§ TRY IT
Using the material that follows, output exactly the lines from the one containing "25oz | 15.95 |" through the one containing "Dubbels - Apparently", with both ends kept.

§ SOURCE RECORDS

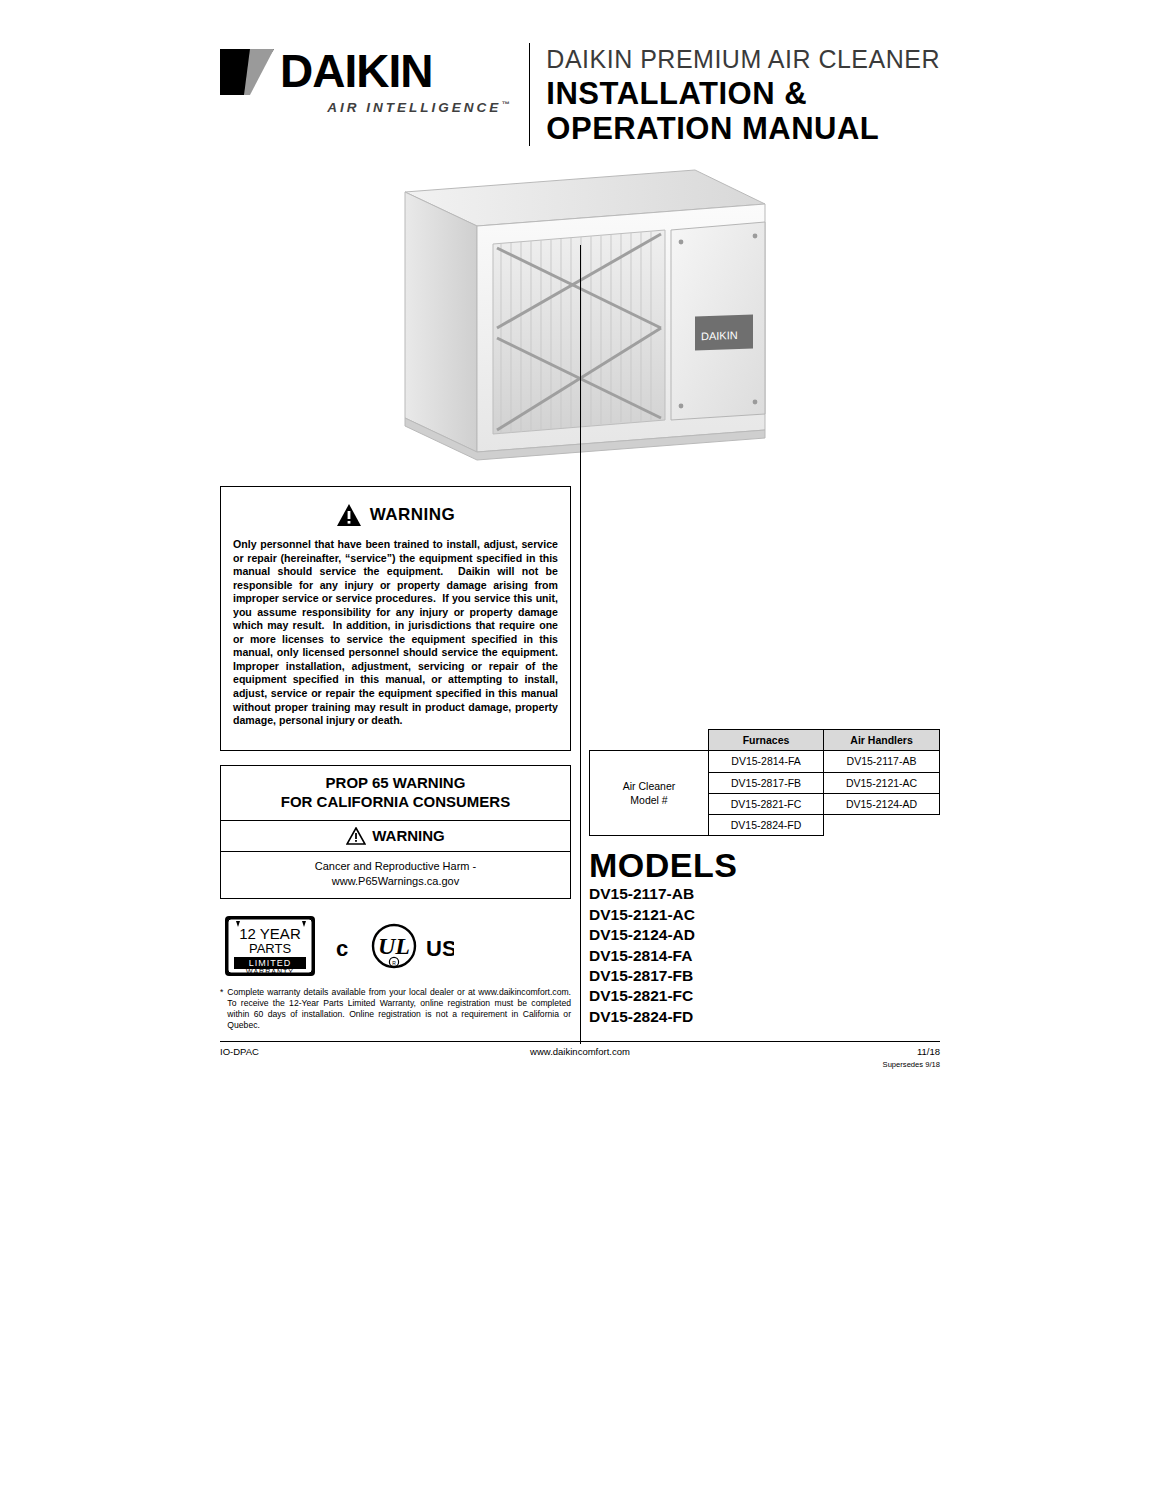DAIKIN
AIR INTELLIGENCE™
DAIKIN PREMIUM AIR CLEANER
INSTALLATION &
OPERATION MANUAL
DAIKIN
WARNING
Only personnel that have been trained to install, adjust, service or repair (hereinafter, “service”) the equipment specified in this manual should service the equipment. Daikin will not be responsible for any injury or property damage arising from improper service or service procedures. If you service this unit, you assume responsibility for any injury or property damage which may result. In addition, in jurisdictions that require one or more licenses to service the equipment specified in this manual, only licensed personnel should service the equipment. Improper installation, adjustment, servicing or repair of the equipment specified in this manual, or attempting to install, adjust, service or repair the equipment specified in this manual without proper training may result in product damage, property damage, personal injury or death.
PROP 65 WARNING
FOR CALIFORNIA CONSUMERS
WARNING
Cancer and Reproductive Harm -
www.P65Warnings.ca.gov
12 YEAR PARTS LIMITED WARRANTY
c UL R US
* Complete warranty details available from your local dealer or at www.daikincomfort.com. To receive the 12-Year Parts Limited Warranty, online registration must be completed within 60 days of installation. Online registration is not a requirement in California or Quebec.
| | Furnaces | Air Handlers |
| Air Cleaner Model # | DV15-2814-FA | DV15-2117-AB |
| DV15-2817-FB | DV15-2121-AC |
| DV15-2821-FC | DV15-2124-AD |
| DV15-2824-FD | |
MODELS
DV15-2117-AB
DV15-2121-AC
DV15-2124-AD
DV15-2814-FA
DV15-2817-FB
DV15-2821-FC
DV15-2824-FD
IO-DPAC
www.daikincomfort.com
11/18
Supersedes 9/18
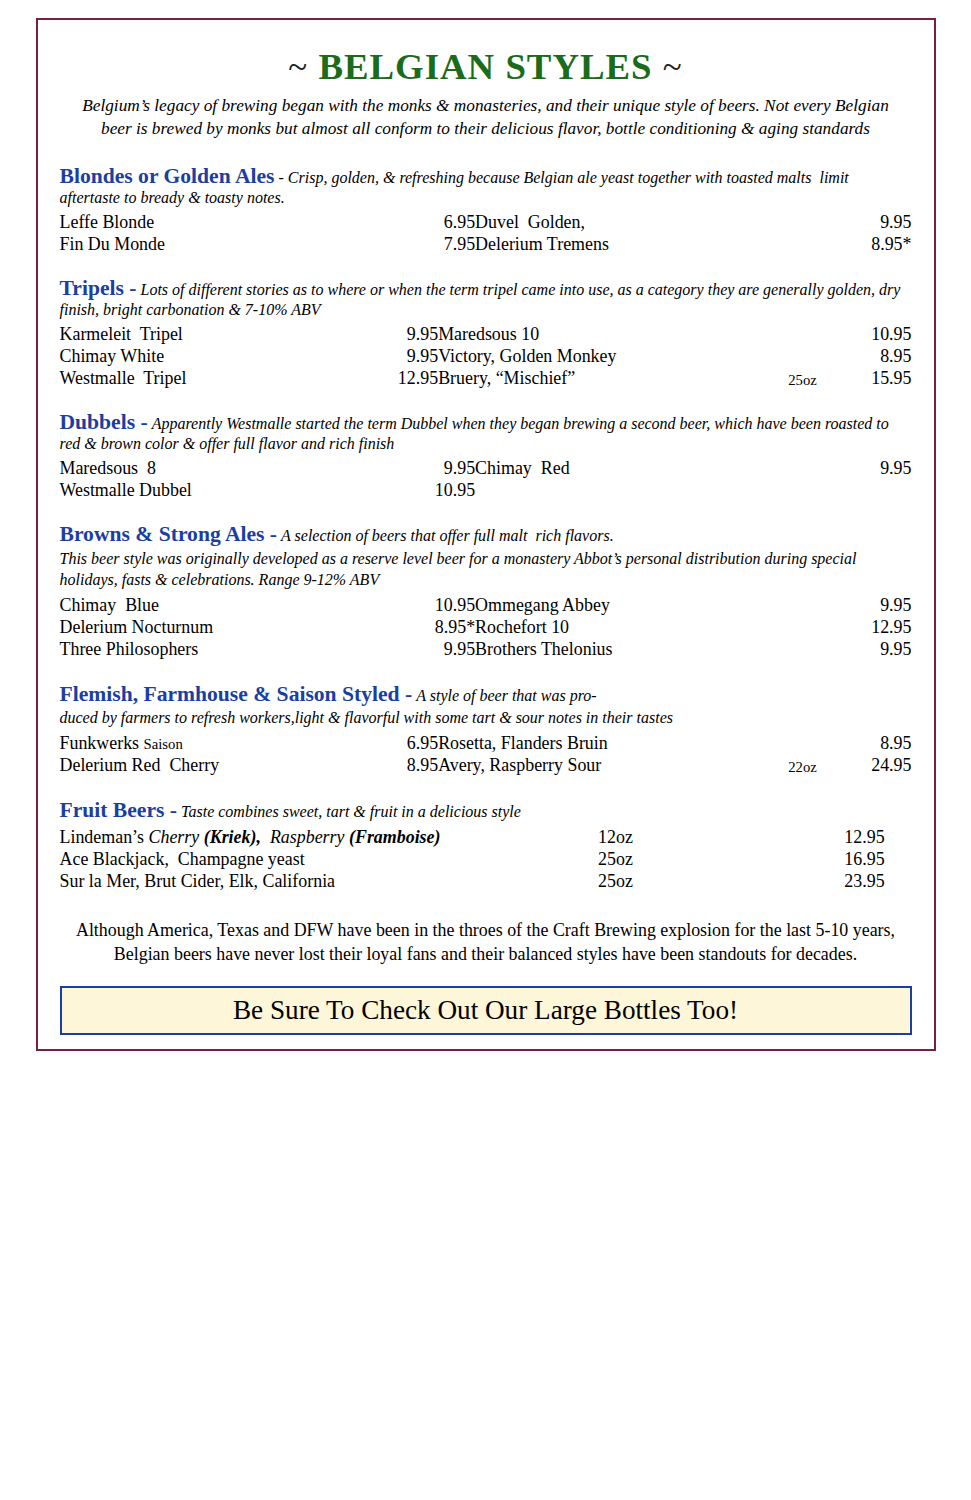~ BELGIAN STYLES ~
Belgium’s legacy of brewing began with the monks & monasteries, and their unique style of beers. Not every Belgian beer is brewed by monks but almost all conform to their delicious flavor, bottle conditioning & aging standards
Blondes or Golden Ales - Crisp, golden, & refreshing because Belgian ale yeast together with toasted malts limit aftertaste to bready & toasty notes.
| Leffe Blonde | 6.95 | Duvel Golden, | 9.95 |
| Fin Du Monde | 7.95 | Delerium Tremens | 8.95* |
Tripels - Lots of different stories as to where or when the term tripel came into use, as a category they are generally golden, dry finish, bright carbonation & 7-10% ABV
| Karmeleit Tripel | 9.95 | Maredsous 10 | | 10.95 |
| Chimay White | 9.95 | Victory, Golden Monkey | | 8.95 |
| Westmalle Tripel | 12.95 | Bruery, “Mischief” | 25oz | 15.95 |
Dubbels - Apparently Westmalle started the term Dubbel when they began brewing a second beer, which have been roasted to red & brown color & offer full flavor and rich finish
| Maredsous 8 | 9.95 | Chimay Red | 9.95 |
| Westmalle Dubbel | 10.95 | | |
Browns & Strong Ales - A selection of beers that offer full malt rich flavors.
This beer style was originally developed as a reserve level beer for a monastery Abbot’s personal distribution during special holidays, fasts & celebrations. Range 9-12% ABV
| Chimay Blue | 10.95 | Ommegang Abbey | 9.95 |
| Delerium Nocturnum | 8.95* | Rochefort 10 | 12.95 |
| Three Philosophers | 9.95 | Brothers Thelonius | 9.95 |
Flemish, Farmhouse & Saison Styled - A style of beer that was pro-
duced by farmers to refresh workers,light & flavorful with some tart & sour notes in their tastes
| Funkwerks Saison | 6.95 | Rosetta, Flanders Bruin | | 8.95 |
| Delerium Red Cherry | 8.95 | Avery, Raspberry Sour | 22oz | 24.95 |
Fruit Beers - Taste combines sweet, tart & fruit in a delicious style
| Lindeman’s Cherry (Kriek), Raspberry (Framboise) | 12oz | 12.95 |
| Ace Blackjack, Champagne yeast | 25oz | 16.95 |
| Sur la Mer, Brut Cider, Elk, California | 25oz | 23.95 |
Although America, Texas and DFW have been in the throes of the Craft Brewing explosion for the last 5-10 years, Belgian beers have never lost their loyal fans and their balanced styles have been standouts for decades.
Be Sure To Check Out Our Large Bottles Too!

§ SOLUTION TO THE PROBLEM
| Westmalle Tripel | 12.95 | Bruery, “Mischief” | 25oz | 15.95 |
Dubbels - Apparently Westmalle started the term Dubbel when they began brewing a second beer, which have been roasted to red & brown color & offer full flavor and rich finish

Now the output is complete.